» WHAT IS REQUIRED
Which lines in the records below contain the word "round"? Copy each one.

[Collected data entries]
+ + + + + + +
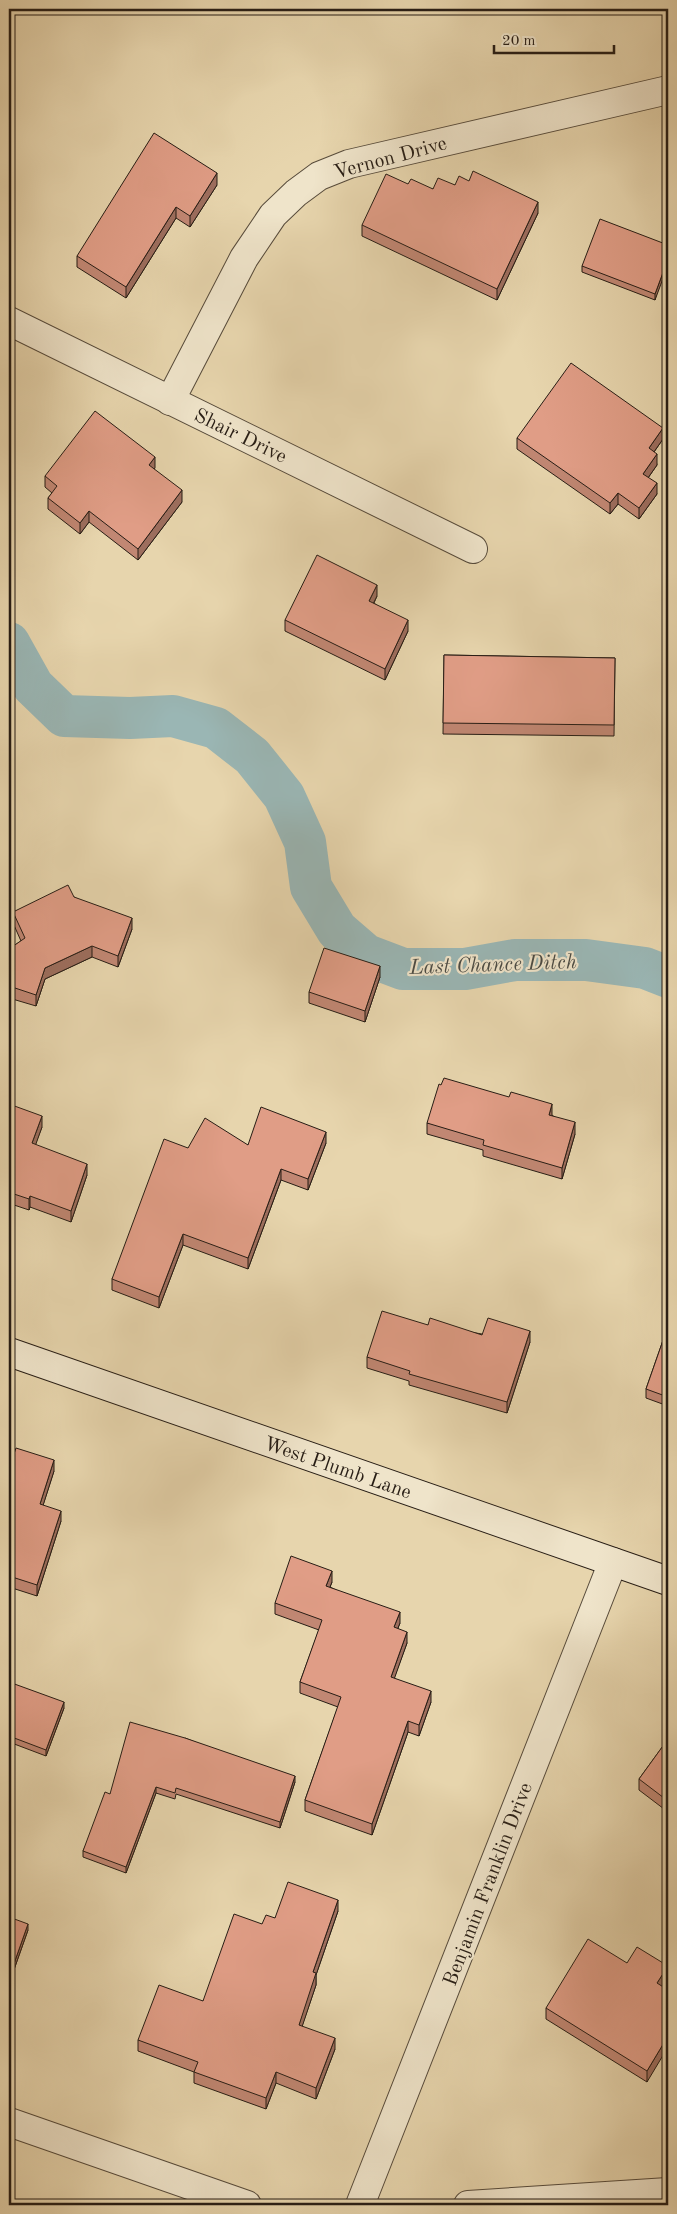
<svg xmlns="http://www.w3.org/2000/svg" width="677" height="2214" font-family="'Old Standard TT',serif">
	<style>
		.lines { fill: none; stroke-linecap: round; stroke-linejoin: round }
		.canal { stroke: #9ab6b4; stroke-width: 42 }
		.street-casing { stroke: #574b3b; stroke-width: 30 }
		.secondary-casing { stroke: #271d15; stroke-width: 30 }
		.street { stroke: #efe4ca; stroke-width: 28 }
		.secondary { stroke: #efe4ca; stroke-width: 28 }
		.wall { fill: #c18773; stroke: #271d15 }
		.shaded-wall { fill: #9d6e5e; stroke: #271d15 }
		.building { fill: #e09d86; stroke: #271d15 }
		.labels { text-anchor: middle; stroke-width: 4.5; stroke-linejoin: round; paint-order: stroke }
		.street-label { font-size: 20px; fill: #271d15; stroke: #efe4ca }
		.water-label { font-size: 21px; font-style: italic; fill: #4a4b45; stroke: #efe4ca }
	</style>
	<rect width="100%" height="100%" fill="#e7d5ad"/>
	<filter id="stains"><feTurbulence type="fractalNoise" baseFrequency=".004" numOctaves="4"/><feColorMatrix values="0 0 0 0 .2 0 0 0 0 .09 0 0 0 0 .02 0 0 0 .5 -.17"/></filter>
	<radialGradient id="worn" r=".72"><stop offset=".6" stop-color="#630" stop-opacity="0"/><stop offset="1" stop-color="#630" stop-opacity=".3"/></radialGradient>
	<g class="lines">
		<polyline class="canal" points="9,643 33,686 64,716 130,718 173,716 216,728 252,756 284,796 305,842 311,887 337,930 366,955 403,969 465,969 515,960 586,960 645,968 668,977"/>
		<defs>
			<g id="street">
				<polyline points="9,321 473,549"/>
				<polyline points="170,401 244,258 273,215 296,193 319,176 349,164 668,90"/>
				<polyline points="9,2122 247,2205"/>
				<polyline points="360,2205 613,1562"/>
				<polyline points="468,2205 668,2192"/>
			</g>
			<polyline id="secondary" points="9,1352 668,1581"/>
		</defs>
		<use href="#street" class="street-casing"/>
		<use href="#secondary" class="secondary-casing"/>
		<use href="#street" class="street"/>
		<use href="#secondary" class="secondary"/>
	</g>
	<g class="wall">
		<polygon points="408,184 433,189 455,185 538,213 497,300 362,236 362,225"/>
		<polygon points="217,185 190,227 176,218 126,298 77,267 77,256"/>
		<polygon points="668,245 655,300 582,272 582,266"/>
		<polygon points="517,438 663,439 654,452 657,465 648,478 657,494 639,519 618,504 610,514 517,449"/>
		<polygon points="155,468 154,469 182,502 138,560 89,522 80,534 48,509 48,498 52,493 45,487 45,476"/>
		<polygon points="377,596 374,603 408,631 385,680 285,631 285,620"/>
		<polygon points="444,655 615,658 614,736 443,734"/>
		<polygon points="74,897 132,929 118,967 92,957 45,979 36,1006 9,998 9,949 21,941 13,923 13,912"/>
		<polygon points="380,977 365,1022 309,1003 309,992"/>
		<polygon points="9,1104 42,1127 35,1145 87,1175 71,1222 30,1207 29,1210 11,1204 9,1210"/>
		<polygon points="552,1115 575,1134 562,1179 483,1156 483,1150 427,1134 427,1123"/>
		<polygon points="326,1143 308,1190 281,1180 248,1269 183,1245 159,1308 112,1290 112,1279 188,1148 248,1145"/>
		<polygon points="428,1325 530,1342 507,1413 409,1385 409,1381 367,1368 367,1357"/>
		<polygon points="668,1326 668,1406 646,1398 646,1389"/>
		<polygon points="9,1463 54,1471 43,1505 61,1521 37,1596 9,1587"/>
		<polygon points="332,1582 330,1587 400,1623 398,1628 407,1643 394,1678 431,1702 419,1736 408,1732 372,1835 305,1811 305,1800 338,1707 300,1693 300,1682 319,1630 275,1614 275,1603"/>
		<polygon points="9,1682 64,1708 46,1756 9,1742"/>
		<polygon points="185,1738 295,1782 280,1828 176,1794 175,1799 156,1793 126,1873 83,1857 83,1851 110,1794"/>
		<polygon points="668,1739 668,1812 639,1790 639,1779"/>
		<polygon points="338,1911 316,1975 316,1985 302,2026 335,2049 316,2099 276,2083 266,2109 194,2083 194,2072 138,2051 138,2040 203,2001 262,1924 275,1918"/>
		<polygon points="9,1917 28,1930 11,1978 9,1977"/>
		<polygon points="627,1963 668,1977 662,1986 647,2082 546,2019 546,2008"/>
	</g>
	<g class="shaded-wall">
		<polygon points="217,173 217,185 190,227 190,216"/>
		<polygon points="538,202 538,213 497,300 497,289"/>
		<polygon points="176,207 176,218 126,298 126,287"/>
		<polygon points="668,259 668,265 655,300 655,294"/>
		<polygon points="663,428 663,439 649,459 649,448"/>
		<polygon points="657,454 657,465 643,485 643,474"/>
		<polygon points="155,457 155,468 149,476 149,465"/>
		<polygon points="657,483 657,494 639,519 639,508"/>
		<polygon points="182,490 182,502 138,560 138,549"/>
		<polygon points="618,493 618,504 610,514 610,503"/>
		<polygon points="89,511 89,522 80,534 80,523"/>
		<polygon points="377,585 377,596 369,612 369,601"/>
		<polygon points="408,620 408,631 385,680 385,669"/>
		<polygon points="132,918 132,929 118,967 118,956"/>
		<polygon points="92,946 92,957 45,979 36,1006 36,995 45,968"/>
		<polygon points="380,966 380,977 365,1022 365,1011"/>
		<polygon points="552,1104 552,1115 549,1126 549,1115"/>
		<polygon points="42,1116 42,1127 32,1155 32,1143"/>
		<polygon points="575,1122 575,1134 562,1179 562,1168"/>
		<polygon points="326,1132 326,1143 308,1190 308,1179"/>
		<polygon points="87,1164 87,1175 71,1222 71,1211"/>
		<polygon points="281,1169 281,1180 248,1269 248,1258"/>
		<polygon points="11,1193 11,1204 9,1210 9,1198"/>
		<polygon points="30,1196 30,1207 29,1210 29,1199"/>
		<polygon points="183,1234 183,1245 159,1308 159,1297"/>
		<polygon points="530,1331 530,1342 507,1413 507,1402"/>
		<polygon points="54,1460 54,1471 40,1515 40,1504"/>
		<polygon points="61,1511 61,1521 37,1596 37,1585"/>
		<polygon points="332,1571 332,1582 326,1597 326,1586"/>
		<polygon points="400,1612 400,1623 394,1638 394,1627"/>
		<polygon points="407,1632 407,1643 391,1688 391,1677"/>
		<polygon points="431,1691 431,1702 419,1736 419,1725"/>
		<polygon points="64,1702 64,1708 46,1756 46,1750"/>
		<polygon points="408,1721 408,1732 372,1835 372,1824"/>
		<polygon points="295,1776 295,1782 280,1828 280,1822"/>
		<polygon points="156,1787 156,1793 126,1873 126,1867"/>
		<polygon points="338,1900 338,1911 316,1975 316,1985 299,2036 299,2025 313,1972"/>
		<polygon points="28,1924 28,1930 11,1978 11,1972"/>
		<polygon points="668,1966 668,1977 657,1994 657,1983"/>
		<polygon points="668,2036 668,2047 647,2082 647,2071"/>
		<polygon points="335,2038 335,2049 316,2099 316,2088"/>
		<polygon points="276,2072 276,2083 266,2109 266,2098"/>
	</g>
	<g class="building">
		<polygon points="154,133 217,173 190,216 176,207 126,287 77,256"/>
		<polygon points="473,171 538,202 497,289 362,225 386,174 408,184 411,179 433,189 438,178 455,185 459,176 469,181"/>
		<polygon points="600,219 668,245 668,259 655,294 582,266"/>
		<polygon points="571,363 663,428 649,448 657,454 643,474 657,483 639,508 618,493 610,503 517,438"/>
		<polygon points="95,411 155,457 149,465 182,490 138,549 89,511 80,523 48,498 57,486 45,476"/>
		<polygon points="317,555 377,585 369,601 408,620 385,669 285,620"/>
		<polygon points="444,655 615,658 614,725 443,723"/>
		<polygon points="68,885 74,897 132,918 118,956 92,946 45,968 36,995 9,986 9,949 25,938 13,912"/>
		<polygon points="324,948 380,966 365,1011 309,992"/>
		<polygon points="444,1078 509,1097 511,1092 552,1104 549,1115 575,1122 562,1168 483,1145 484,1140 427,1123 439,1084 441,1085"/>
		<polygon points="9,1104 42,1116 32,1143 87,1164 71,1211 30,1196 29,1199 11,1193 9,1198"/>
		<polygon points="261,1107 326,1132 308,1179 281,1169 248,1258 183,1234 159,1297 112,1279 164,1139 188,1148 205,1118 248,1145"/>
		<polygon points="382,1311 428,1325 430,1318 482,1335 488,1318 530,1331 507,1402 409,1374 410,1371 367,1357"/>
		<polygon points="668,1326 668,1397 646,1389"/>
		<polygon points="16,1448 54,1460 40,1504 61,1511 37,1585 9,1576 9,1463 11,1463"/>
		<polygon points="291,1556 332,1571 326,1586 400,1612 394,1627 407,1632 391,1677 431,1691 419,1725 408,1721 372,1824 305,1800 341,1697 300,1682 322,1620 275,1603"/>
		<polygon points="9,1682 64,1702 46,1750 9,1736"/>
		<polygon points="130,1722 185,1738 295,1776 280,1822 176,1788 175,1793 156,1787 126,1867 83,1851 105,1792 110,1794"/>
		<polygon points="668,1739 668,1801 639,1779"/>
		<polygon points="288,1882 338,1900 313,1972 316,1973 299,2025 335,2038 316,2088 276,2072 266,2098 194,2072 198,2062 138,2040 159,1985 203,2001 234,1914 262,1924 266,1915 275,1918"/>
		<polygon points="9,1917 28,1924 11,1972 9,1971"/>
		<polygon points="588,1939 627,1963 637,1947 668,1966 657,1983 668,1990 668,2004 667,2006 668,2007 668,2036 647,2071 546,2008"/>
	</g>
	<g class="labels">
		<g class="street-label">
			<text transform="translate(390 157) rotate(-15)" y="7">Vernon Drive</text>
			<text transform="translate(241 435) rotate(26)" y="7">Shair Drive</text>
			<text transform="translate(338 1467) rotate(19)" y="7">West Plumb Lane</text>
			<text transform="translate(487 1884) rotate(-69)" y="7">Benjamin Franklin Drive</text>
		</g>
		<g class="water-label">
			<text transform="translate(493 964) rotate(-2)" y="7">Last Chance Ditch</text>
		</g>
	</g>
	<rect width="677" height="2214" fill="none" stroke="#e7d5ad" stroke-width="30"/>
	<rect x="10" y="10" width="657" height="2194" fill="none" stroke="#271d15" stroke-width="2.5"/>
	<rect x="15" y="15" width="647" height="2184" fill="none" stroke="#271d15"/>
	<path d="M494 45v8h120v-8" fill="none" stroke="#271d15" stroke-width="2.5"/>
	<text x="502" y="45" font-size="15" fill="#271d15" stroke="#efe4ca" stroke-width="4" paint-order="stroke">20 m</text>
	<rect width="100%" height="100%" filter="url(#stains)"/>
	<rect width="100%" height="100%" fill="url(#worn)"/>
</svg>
+ + + + + + +
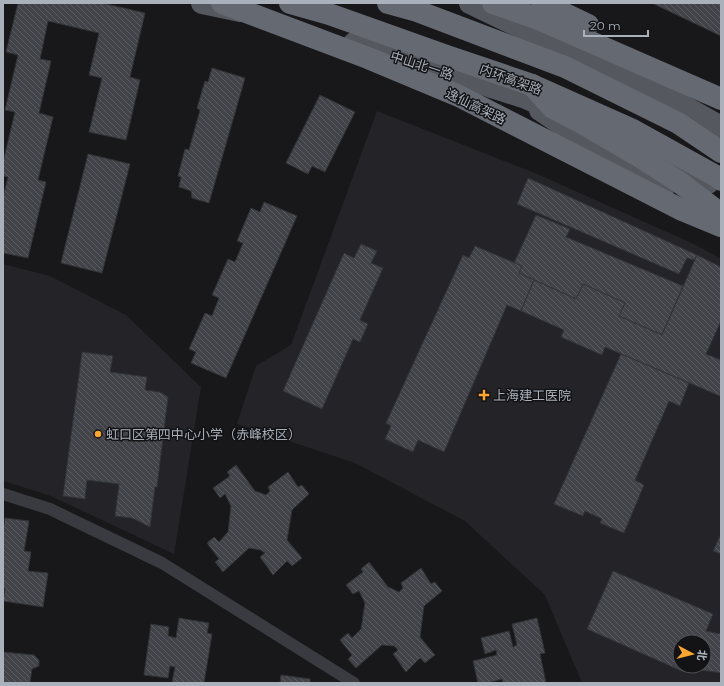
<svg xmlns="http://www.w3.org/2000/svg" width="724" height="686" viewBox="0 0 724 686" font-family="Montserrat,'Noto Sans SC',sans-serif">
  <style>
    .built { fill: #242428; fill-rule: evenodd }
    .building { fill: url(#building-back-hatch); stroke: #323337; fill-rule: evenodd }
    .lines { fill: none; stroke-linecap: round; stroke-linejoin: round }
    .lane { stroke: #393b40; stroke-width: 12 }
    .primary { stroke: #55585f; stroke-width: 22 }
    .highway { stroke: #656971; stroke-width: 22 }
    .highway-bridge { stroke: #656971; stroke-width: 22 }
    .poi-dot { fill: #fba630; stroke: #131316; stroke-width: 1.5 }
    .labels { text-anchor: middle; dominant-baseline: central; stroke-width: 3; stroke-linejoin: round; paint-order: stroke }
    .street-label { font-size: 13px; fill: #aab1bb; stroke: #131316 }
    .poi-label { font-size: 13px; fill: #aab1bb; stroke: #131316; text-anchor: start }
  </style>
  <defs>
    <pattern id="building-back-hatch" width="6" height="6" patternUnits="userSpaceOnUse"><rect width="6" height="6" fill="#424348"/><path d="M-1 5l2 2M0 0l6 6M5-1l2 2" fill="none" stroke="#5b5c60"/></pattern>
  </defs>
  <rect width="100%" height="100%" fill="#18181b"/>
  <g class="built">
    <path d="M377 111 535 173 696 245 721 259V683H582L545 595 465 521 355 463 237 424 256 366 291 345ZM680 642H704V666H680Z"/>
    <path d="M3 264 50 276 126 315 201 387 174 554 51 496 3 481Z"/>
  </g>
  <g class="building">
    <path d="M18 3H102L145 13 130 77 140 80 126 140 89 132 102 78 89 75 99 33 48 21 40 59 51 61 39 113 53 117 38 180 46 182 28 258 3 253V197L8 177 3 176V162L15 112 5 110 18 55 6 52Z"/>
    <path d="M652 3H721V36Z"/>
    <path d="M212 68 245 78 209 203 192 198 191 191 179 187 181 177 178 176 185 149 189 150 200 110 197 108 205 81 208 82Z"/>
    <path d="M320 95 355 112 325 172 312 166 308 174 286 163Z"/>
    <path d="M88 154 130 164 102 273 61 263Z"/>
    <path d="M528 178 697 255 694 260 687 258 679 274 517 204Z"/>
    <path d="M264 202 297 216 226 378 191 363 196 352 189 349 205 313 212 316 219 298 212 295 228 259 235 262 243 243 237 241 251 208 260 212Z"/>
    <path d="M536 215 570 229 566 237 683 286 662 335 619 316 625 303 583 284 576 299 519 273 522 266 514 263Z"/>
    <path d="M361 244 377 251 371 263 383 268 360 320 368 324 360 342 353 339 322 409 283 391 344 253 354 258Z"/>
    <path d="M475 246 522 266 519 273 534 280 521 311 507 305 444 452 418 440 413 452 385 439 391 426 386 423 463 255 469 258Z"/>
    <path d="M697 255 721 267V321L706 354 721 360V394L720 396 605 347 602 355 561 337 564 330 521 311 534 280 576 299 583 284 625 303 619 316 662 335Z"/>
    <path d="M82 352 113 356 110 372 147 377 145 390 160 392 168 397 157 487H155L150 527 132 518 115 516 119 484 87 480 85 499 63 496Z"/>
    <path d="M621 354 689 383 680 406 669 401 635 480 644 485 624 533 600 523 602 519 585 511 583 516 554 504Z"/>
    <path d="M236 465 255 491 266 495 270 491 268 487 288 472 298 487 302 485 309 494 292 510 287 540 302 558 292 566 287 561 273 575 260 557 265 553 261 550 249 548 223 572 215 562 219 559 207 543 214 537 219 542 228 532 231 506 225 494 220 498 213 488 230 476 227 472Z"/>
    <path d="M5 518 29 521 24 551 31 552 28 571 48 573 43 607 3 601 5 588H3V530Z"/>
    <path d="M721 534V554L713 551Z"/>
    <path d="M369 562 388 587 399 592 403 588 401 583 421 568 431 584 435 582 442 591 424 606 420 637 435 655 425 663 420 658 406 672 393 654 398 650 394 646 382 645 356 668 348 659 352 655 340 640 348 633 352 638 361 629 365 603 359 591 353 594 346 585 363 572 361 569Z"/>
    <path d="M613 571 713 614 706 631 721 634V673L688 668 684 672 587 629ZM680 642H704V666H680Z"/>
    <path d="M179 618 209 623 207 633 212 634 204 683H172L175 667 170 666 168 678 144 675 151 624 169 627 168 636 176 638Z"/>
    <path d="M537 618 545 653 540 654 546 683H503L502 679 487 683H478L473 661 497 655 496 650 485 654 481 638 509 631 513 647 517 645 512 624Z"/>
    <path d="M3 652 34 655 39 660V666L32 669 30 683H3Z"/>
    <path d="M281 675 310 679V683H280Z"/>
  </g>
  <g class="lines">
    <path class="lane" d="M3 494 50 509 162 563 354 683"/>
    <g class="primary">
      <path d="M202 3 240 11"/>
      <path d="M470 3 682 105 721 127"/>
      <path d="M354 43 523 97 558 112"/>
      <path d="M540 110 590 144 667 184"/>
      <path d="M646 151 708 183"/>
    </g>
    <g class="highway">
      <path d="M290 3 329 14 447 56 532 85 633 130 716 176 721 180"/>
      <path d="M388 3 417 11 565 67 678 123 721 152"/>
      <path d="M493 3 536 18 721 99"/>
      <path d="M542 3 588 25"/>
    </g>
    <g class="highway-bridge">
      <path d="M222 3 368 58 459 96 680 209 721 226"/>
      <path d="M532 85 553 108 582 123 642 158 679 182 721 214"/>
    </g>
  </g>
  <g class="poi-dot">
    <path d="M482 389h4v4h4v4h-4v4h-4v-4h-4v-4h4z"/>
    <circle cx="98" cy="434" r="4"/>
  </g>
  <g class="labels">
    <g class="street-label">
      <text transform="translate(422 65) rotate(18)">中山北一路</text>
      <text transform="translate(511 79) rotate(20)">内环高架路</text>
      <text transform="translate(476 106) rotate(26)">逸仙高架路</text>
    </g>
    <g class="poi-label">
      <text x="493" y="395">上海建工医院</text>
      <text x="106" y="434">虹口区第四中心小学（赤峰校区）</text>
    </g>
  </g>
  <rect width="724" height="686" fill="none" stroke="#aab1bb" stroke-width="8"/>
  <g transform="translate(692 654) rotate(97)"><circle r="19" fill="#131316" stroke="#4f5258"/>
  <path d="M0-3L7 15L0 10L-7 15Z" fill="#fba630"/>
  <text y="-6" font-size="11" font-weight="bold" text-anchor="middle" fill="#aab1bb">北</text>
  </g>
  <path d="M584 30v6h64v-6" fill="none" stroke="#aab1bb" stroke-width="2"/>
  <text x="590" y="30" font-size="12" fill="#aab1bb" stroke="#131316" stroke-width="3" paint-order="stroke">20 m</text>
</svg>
+ + + + + + +
» OUTPUT
		.lines { fill: none; stroke-linecap: round; stroke-linejoin: round }
		.labels { text-anchor: middle; stroke-width: 4.5; stroke-linejoin: round; paint-order: stroke }
    .lines { fill: none; stroke-linecap: round; stroke-linejoin: round }
    .labels { text-anchor: middle; dominant-baseline: central; stroke-width: 3; stroke-linejoin: round; paint-order: stroke }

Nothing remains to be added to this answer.